The bullet-proof desks stirred some controversy among residents at Tennessee’s Special Session in August, with some critics accusing the company of trying to profit from the shooting. However, the Jermans expressed in an interview with the Accent that they are trying to help schools deal with the cost of keeping children safe.
“That’s the biggest thing with the schools,” said Beverly Jerman. “The government passed a bill and has a grant available to give [schools] 50% of what [they] need to harden [their] schools. So we’re suggesting that we help start a nonprofit to help schools with not only our product that we want to get out there but also with other measures to make schools better.”
“Prisons should be hardened; banks should be hardened; military facilities should be hardened. Schools shouldn’t be hard; they should be safe.”
But the Jermans don’t think schools should be hardened.
“Prisons should be hardened; banks should be hardened; military facilities should be hardened,” said John Jerman. “Schools shouldn’t be hard; they should be safe.
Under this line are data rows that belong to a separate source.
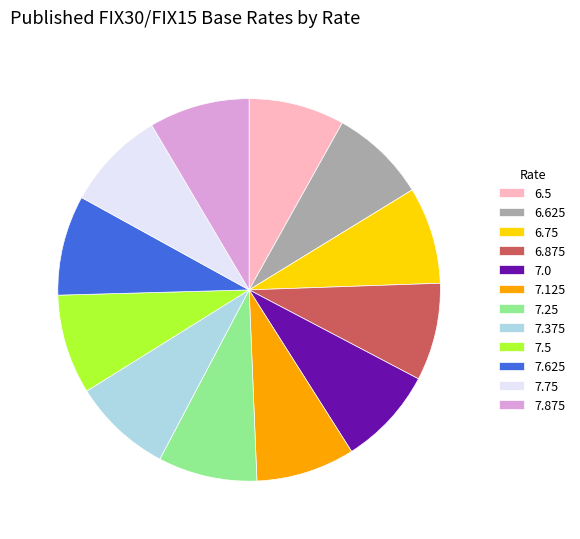

The 7.75 slice represents 8% of the pie. True or false?

True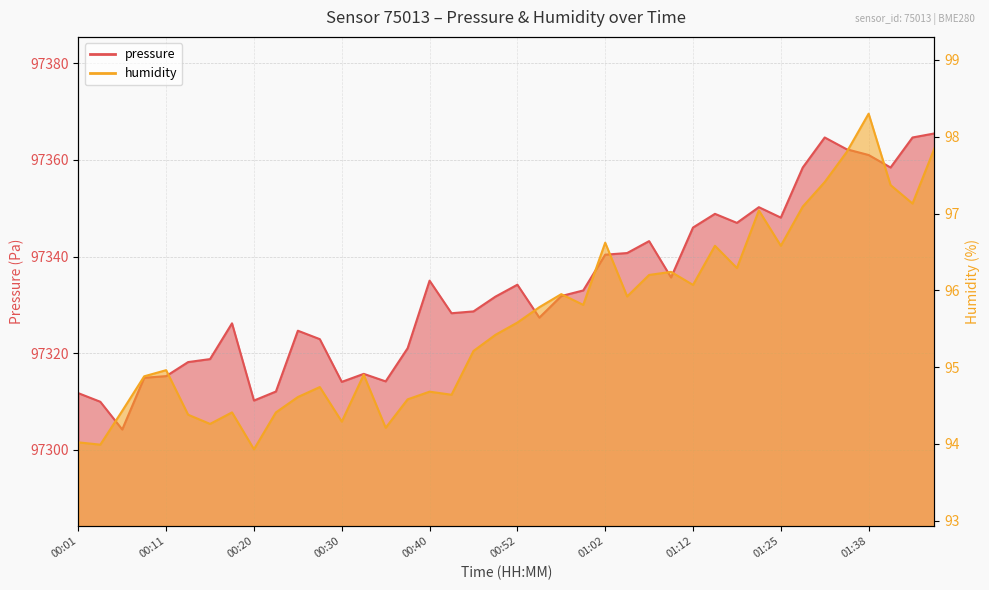

Which series has the largest total across all categories?

pressure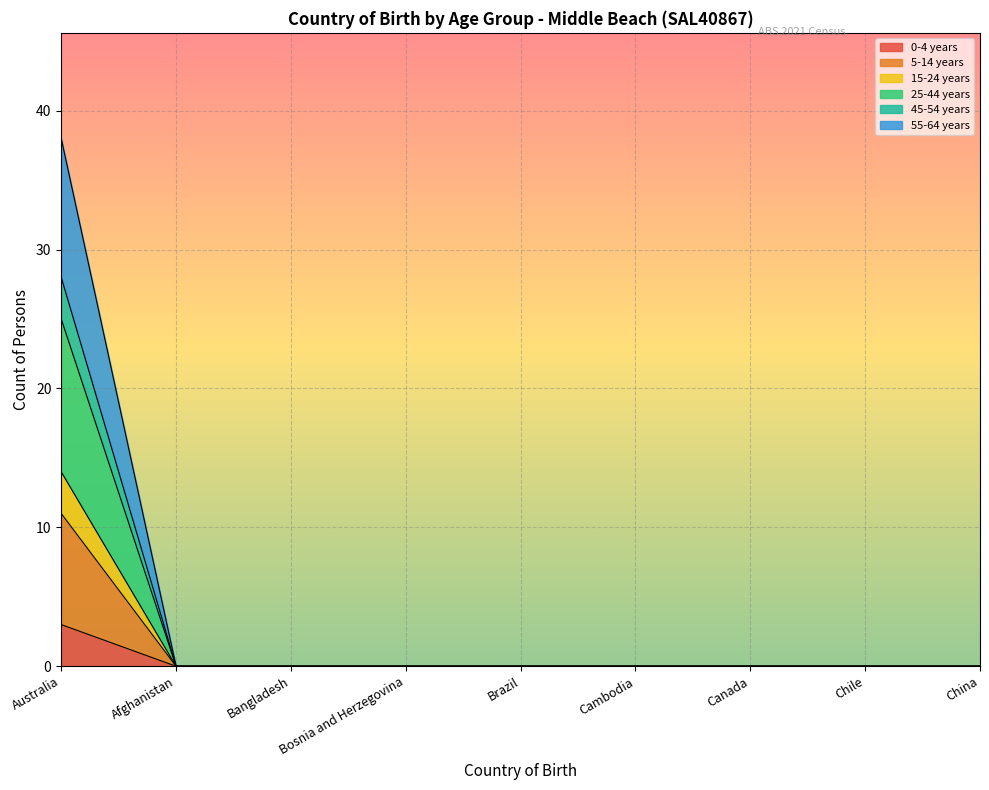

True or false: 15-24 years and 5-14 years intersect in this chart.

False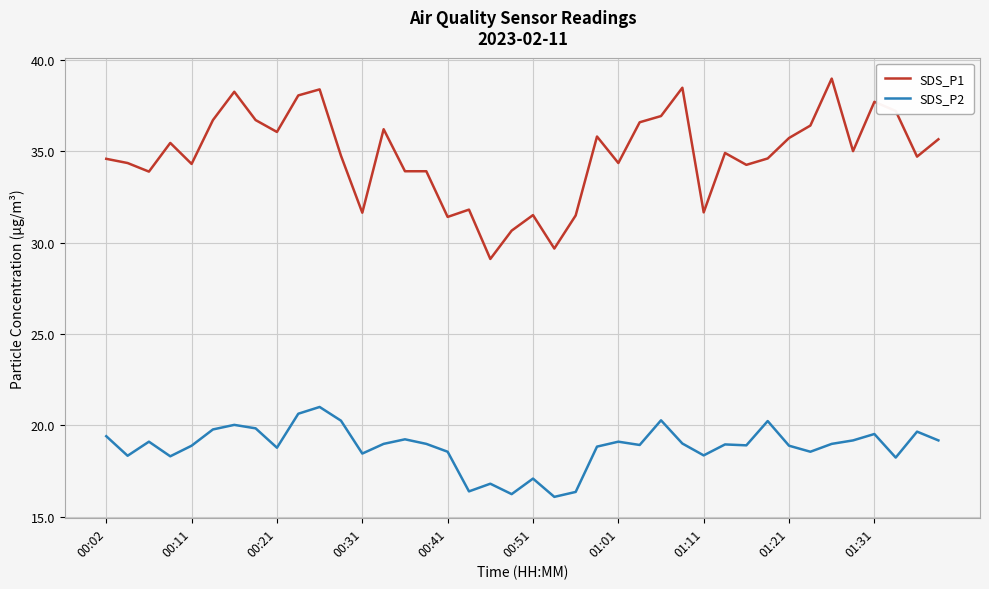

At how many categories does at least one series exceed 33?

31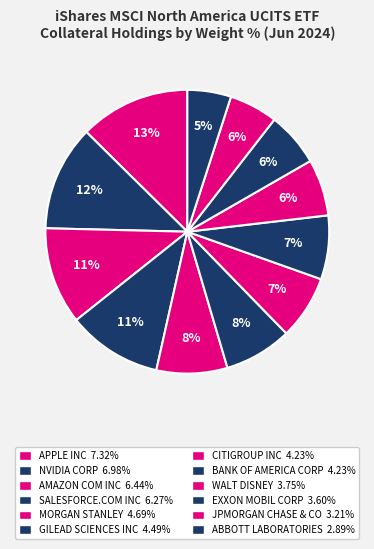

Does any single category account for the majority?

No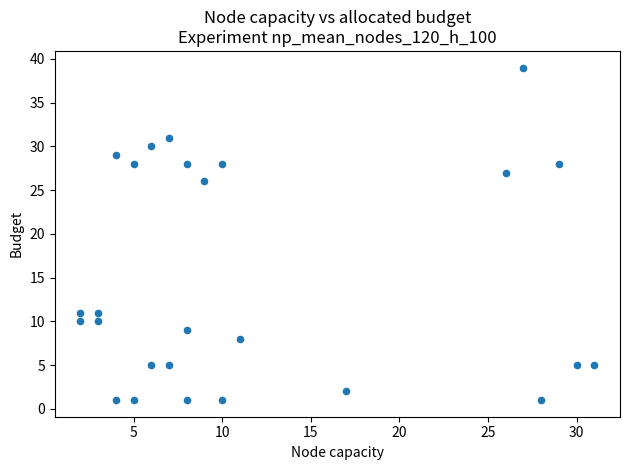

What Y value in the scatter plot is closest to 20?

26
So what you do is you have a fence, you have locked doors, you have an alarm system, you have an SRO, you have cameras, you have all these layers of protection that make the school safer. You have a ballistic shield that if something happens, kids can get behind and they’re protected. So there’s no simple solution.”
Collegedale Academy receives school resource officer

Local School Safety Measures
In June, Tennessee’s SRO Grant Program application became available to help public schools afford to have one SRO per school, according to the program’s page on the Tennessee Department of Safety and Homeland Security website. These SROs are armed law enforcement officers employed by local law enforcement entities, sheriff’s offices and police departments and are assigned to a public school within their jurisdiction.
Additionally, private schools have access to a Non-Public School Security Grant through the State of Tennessee. After applying for the grant, Collegedale Academy (CA) received $130,000 that will go towards school communication technology called an “Audio Enhancement’s EPIC speaker system,” according to Collegedale Academy Safety Coordinator Stacie Schepers. CA also has employed an SRO that also works for the Collegedale Police Department during school breaks. CA pays a portion of the SRO’s salary with parents contributing to the cost via tuition.
In 2022, Hamilton County Schools (HCS) worked with the County Commission and the Board of Education to secure funding to have SROs in all of their schools beginning with the 2022-23 school year, according to Communication Officer Steve Doremus.
Doremus said, “They continue to work with the Hamilton County Sheriff’s Office, Chattanooga Police Department and other jurisdictions across the county to collaboratively provide safe school environments.”
“In the meantime, this is what we do to protect our teachers and our students. We put in other layers, other processes, other things that make our schools safer.”
Both HCS and CA utilize a Standard Response Protocol developed by the “I Love U Guys” Foundation, with school administrators and teachers being trained in the protocol.
While having an SRO is a part of the solution to school safety, John Jerman said it is not the entire solution.
“Everybody thinks we do this, we’re done. We’ve got it figured out. No, it is a part of the solution, not the whole solution,” he said. “Not even the ballistic shield is the whole solution. No one’s gonna change the Second Amendment. So if we think that’s not really going to happen, and we don’t think there’s going to be anything meaningful done to suppress the sale of assault weapons … then what are we going to do in the meantime? Well, this is what we do. In the meantime, this is what we do to protect our teachers and our students. We put in other layers, other processes, other things that make our schools safer.”